In our study, 72 % of patients received the allocated treatment for all 3 months of the study, but many concomitant events might have interfered with it over the 3-month period. The anticoagulation treatment period should be reevaluated, and a shorter course considered [30].

Day 90 Doppler US and venographies were not always performed to detect asymptomatic thrombosis [4, 25, 31]. Causes are numerous, but mostly, the scheduled time slots were not available in the departments.

Finally, we cannot recommend the routine use of these examinations in DVT detection, as they should be reserved for clinical trials.

This study suggests that the use of prophylactic anticoagulant treatment can prevent symptomatic and asymptomatic thromboses in ambulatory cancer patients at high risk for DVT and with long-term central lines for chemotherapy. Our results do not distinguish between warfarin and LMWH in terms of efficacy.
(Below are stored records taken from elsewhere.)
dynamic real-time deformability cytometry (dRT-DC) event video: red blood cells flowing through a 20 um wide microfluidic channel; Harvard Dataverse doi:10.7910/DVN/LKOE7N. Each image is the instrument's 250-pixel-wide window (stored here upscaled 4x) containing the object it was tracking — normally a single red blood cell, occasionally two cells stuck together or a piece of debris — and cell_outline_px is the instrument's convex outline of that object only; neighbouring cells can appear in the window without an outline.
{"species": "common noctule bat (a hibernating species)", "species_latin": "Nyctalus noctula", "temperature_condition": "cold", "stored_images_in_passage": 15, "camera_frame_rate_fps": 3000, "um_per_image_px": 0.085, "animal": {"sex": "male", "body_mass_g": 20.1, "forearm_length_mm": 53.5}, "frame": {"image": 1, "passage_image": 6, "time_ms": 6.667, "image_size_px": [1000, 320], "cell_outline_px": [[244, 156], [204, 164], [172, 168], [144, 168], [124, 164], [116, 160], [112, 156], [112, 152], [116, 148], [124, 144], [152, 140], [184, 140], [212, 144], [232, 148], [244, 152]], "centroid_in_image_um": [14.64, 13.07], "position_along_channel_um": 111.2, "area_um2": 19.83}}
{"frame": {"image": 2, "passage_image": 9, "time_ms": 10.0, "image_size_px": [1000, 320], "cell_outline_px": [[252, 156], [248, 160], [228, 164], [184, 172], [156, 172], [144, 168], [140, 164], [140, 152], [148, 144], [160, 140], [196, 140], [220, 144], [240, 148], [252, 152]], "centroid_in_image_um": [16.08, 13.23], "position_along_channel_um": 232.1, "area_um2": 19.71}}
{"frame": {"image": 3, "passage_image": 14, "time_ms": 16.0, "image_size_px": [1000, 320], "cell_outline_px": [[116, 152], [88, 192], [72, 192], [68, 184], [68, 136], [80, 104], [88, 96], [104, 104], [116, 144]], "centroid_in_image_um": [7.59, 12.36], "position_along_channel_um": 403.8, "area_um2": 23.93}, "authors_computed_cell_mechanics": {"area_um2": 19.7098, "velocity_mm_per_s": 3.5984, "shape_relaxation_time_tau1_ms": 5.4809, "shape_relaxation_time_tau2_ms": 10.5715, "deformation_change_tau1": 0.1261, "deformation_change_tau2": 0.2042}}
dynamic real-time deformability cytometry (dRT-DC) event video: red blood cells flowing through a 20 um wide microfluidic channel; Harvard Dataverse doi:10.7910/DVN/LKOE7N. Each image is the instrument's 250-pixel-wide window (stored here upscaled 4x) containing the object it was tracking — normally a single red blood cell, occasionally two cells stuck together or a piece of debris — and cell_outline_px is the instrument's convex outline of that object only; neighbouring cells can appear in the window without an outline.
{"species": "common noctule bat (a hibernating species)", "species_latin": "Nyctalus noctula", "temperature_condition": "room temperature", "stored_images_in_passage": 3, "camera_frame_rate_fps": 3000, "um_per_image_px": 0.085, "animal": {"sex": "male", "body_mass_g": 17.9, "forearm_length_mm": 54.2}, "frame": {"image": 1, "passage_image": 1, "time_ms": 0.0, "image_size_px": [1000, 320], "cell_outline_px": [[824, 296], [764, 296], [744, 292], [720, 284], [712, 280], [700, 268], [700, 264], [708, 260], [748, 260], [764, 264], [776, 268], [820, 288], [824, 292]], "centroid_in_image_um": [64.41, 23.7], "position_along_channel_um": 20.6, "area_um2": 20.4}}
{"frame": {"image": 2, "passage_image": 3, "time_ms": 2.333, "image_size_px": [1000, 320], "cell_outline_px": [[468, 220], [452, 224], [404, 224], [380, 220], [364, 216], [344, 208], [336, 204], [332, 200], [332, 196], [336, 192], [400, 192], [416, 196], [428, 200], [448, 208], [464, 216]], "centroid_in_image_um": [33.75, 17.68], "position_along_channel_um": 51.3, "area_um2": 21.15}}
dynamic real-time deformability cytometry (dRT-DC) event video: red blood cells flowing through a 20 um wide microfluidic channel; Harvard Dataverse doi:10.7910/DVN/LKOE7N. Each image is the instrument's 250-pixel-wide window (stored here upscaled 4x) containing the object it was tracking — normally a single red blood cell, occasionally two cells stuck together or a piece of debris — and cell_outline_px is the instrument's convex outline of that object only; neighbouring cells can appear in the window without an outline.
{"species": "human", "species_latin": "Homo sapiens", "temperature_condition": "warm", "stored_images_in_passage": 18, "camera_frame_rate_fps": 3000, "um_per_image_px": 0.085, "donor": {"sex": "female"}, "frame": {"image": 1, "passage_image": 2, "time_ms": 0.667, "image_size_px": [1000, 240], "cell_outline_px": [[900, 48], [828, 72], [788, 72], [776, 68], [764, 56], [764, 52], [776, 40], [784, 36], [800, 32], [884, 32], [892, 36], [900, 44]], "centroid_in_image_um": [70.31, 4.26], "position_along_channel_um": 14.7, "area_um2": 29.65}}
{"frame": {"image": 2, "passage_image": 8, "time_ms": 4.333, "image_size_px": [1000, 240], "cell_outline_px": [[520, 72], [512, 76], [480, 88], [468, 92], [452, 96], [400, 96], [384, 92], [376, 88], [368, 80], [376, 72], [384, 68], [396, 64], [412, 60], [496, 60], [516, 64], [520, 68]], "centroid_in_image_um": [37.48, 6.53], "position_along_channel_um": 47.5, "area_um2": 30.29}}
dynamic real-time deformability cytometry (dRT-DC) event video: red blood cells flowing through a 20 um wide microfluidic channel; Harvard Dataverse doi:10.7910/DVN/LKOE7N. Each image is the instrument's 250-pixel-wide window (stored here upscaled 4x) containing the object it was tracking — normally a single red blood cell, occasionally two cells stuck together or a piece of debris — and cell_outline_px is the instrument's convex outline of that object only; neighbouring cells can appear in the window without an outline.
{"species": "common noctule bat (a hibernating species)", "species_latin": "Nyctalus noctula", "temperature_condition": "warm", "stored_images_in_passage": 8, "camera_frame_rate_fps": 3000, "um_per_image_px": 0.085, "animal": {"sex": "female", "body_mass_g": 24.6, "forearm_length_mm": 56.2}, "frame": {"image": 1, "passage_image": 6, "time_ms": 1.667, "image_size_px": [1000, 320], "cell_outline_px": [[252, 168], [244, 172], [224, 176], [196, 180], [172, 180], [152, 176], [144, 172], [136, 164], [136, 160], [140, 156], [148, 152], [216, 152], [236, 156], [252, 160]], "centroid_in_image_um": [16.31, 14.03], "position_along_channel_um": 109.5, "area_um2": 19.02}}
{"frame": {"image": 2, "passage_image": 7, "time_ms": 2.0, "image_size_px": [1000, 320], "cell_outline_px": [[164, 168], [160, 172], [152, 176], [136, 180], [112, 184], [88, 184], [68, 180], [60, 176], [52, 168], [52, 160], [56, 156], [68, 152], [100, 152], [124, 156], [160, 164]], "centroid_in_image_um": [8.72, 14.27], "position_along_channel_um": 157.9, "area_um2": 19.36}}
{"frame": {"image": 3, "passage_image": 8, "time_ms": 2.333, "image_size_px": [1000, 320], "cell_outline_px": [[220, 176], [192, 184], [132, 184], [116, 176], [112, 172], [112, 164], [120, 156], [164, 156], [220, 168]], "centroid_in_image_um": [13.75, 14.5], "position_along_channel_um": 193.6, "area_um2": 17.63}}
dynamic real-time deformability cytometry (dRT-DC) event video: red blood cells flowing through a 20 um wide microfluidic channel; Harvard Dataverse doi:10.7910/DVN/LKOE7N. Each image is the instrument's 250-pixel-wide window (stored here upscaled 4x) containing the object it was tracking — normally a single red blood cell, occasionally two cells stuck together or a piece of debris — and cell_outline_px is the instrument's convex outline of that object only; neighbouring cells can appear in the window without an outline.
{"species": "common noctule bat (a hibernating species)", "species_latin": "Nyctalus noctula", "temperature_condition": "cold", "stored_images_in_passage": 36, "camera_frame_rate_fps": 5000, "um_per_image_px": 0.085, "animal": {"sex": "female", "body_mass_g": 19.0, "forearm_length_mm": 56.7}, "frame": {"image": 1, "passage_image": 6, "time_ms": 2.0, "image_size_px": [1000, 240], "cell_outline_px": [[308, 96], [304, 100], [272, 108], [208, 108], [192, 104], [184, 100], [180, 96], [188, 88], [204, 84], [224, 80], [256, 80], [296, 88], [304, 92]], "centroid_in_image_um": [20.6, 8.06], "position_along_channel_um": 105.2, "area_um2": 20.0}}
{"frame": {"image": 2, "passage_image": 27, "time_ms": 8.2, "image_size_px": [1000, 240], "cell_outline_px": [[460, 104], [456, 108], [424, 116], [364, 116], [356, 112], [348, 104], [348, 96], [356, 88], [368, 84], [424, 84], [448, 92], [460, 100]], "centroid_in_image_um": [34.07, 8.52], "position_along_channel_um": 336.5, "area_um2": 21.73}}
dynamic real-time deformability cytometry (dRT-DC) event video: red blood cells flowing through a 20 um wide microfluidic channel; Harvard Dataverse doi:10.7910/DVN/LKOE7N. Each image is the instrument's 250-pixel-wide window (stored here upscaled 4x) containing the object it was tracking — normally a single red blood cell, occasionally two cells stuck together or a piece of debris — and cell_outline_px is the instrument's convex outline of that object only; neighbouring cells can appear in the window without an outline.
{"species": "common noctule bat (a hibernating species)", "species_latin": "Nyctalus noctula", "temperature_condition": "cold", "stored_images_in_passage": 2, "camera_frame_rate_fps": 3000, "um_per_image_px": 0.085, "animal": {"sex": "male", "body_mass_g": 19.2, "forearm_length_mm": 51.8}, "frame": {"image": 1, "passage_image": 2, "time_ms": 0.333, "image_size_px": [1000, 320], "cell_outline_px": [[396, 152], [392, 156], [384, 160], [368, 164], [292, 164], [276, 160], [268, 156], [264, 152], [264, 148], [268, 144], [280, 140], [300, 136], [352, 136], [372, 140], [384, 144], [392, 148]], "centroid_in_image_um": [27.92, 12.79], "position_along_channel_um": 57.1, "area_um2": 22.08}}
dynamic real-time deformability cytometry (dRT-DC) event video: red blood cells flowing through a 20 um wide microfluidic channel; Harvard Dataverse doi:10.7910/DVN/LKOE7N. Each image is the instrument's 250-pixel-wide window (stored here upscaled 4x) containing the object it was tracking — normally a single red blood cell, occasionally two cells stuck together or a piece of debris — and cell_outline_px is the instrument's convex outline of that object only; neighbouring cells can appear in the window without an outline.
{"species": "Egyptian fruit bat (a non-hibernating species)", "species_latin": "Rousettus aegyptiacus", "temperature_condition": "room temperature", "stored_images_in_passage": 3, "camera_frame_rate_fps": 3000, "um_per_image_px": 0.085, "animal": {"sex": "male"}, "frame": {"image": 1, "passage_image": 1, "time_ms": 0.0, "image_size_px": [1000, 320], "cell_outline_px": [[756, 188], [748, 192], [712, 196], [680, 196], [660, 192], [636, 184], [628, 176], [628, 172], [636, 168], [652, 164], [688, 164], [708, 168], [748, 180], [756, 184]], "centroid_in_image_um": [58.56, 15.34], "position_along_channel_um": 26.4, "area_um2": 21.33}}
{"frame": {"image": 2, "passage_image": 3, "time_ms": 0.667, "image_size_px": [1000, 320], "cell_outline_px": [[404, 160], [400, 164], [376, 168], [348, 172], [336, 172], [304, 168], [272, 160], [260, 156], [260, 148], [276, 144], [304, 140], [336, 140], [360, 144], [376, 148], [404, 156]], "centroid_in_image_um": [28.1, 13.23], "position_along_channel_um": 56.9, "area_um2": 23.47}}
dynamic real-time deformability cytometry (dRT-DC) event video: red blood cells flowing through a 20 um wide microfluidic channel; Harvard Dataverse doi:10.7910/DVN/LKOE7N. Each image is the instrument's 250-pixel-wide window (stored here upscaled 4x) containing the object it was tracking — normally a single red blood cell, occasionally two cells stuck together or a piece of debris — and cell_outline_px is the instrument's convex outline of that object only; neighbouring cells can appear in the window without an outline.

Khorana high-risk factors [9, 32, 33]. have not been highlighted in our study, but patients’ population had not been designed according to these criteria in 1999. As a recent study showed that new ultra-LMWH could reduce the incidence of thromboembolic events too [34], additional studies should be performed with new drugs [35], using Khorana high-risk scale for a better determination of patients for whom a benefit or prophylaxis should be expected.